DC Home Featured in Oprah Magazine Lost in Massive Fire

When we think about someone losing their home to a tornado or to a fire, most of us picture a middle class family in the middle of Kansas, with a few small children, staring blankly at the spot where their home once stood. Toys are strewn on the front lawn and the parents pick through the wreckage to find family photos or a piece of cherished crystal.

But disasters know no bounds and happen just as frequently to the country’s most exclusive neighborhoods – for example the Malibu and Santa Barbara wildfires, or hurricanes that swept through beach front resorts with multimillion dollar mansions. Last year Oprah was nearly in tears on her show, as she spoke to people about the Tea fire, too close for comfort to her own Santa Barbara home. Disaster is disaster and making sure that you, your family and your home are prepared, just in case, is important whether you live on Duluth or in Holmby Hills.

Case in point. On July 29th, just as the edition of Oprah’s “O Magazine”, featuring art patron Peggy Cooper Cafritz’ incredible DC home hit the newsstands, the house and along with it – her beloved art collection – burned to the ground.

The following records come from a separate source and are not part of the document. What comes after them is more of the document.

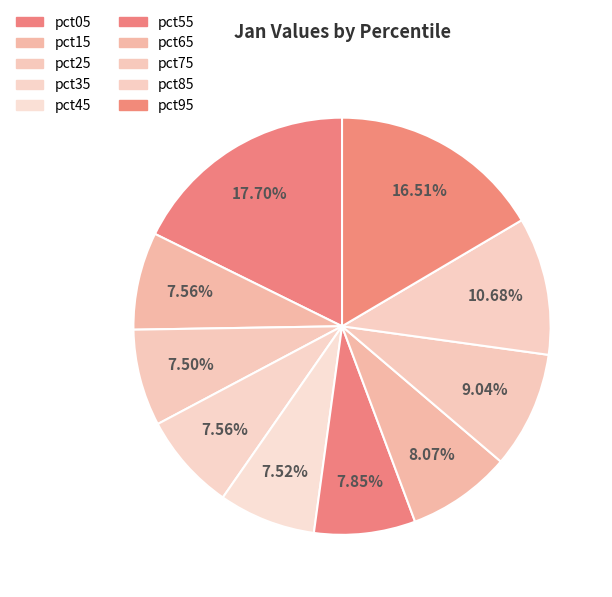

True or false: pct75 accounts for 9% of the total.

True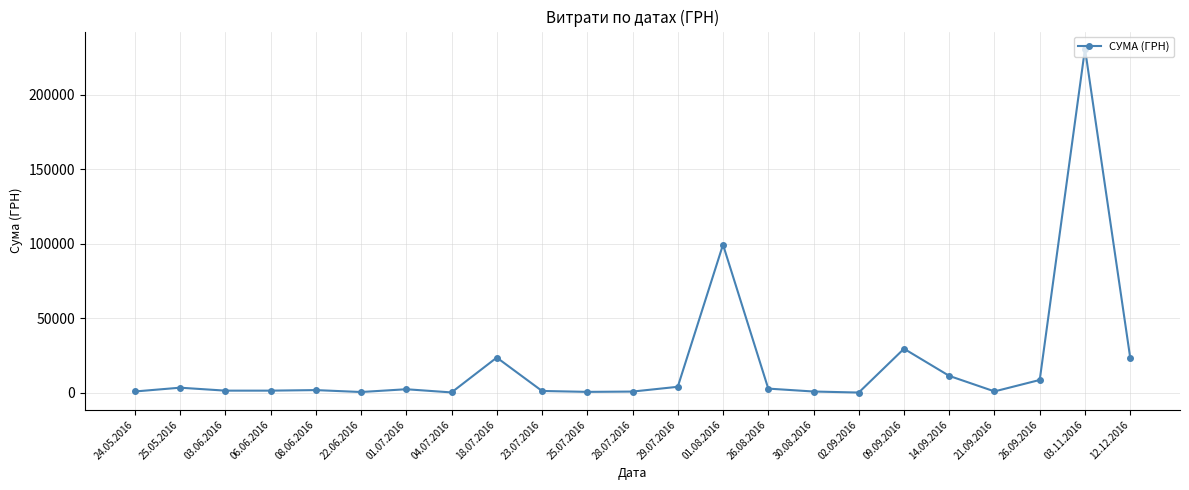

What is the label of the 3rd point from the left?

03.06.2016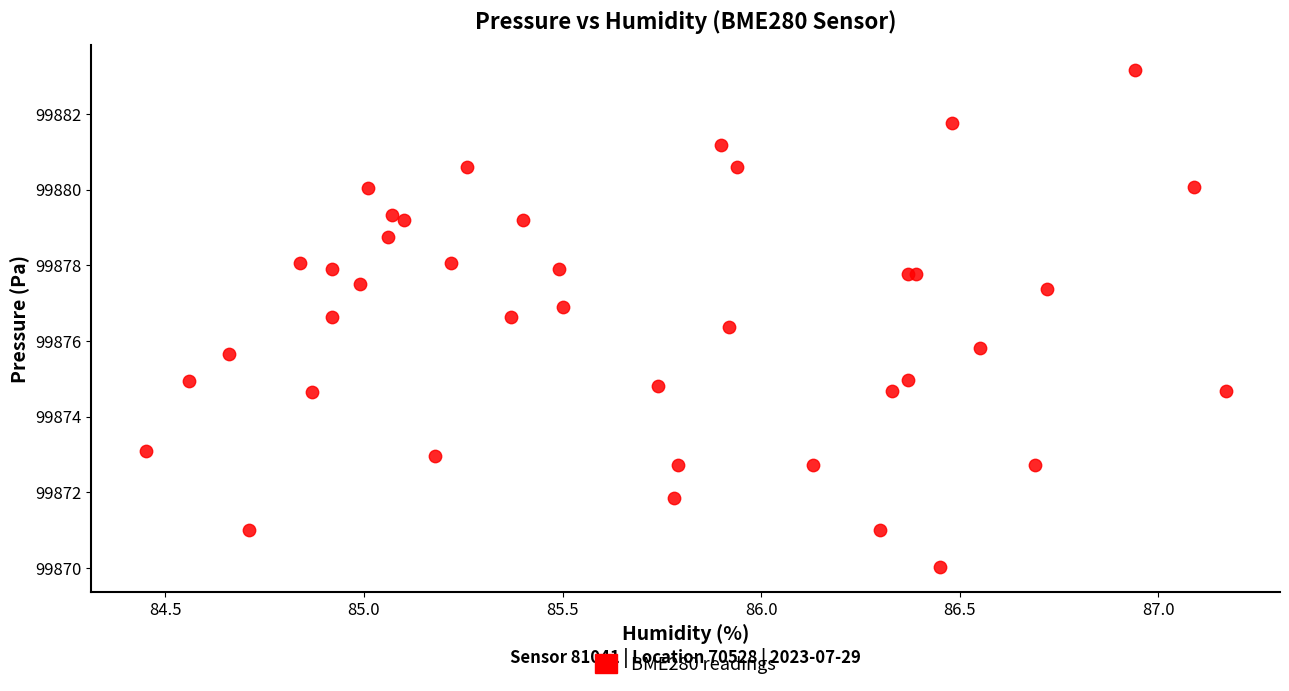

What Y value in the scatter plot is closest to 99876?

99875.8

The home, in an older, stately neighborhood of Washington DC is in an area known for its lower water pressure. Speculation is, that the pressure in the fire hydrants wasn’t as strong as it should be and wasn’t enough to save her home or other homes that have caught fire in that area and have met similar fates.

You should definitely read the story about this beautiful home and fascinating woman in this month’s O Magazine. Cathleen Medwick puts it, “Cafritz has not only served on Ellington’s board of directors but over the years taken in teenagers-as many as eight at one time-and re-purposed basement space as bedrooms. She has helped jump-start artistic careers, even as she chaired the D.C. Commission on the Arts and Humanities, headed the D.C. Board of Education, and served as an arts critic on an Emmy-winning program.”

She dedicated her life to the arts, as well as her home and now, the home and the art within is just a memory. What we need to see out of this horrible tragedy is that thinking about disaster planning, or at least what you would do if something like this suddenly occurred, is vital. Of course her beloved art was insured, but it doesn’t replace the art itself. And then there are the memories that must have surrounded her every time she entered her home. Her clothes, the irreplaceable photos of the people she’d met and all of the reminders of the people that she loves.

This is where something as simple as a handwritten evacuation plan can really come in handy. Of course Ms. Cooper-Cafritz wouldn’t have been able to save all of her works of art – but depending on who was there when the fire began and how much time she had, she might have been able to save a few favorites, if they’d been placed strategically near the front door. Or as we advise our customers, she might have been able to scan and upload favorite photos to a personal web site or online file system, or quickly snatch them and her vital information and documents that had been placed on a portable grab and go hard drive.

Loss is difficult no matter how many resources you have. And as we see in this tragic case, even the best neighborhood, tools and security systems, won’t necessarily keep your home and the things that mean the most to you, safe. The secret is taking the time to ask yourself the difficult questions.

If a firefighter knocked on your door right now, and told you that you have ten minutes to evacuate – with the possibility that you won’t be able to get back into your home for days or even weeks, what would you need? What are the things that you can’t live without, or aren’t willing to live without? What vital documents do you need? Names and numbers, financial information would you need to survive for days or weeks without being able to re-enter your home? What would your spouse or children need? What if you have to temporarily relocate, as in the case of the Katrina survivors? What would you need to prove your identity, the fact that you own your home, your vehicles, to enroll your children in a new school or begin a temporary job?

What things do you want to take with? Photos, your grandmother’s china, your vital files on a portable hard drive?

If you don’t have Emergency Action Forms to capture your lists and plans, you can put together your own basic form in Word. Even a handwritten plan that you can easily locate and use when you need it, is better than nothing. And if you’re serious about doing a comprehensive action plan for your family, you can find them on our web site. The point is, it’s much easier to take the time to make a plan now, than trying to remember everything you need to take while running around your house grabbing anything you can, with a firefighter “encouraging” you to move faster than humanly possible. Just remember, like doesn’t come with a pause button. Schedule some time with yourself, and your spouse to get this on paper this week. Then you can put it away, knowing that if you ever need it, you’ll have it.

We wish Ms. Cooper-Cafritz all the best as she begins to put her life back together and hope that she is able to put an even more amazing art collection together in the coming years.